BMO Capital Markets economist Sal Guatieri estimates that households would save almost $1,000 a year if the 35-cent-per-litre decline in gas prices over the second half of 2014 is sustained. It very likely won't be. The decline seems too extreme for it not to be reversed to at least some extent. So let's figure on a little more than half that level of saving on gas for next year, or $600 a household.
That's $50 a month, which sounds puny. But at a time when debt levels keep expanding, a lot of us need to make even a modest attempt to do better as savers. Here are some ways to use your savings on gas, starting with the most urgent:
1.) Eliminate your credit card balance
When you're paying interest rates of close to 20 per cent on a card balance, hammering it down to zero is your top financial priority, period. Forget about investing in tax-free savings accounts and registered retirement savings plans. There's no way you generate returns in them that are even close to what you're paying on card interest.
2.) Build your safety net
We need a new phrase to replace "emergency fund," which sounds too vague and old-fashioned. A safety-net fund covers any unplanned expenses that you can't cover out of your regular household cash flow.

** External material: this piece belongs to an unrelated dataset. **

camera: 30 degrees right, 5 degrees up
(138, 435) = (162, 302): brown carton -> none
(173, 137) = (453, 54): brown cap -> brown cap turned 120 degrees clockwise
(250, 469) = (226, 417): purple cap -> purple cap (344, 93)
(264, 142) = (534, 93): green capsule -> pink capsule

Think of expenses ranging from the ordinary – you unexpectedly need new tires for the car – to catastrophic events such as a job loss or major illness. Having $600 in your emergency fund one year from now may not be a difference maker, but it's a good start. Guarantee: You will never say, "Damn, I wish I didn't save that $600."
3.) Build a registered retirement education savings plan
RESPs are Canada's most neglected savings vehicle. In the Yconic/Abacus poll of millennials that was widely covered by The Globe last spring, just 46 per cent of participants said their parents used RESPs. Parents, today's tough job market for young people makes it harder than ever to get student loans repaid in a timely manner. Help minimize those debts by investing in an RESP. A $600 RESP contribution over a year would generate $120 in matching federal grant money. That's enough to cover books and supplies for at least one semester of university or college.
4.) Save for a house
Retirement saving would ideally appear in this slot, but people in their 20s and early 30s won't get into big city housing markets unless they bring all their savings power to bear on a down payment (let's assume student debts are fully repaid). Saving an extra $600 annually for a few years will help you borrow a little less on your mortgage and thus reduce the amount of interest you pay over the course of your mortgage.
Here's where that $600 a year amount starts to really add up. Over 20 years, annual contributions of that amount would be worth $20,832, assuming an average 5-per-cent growth rate.
For the past several years, Canadians have been finding room in their budgets to increase borrowing above and beyond the amount that their incomes are rising. It seems hopeless getting Canadians to carve out room for saving, but fortunately we don't have to as a result of falling gasoline prices. Take advantage and redeem your finances in 2015.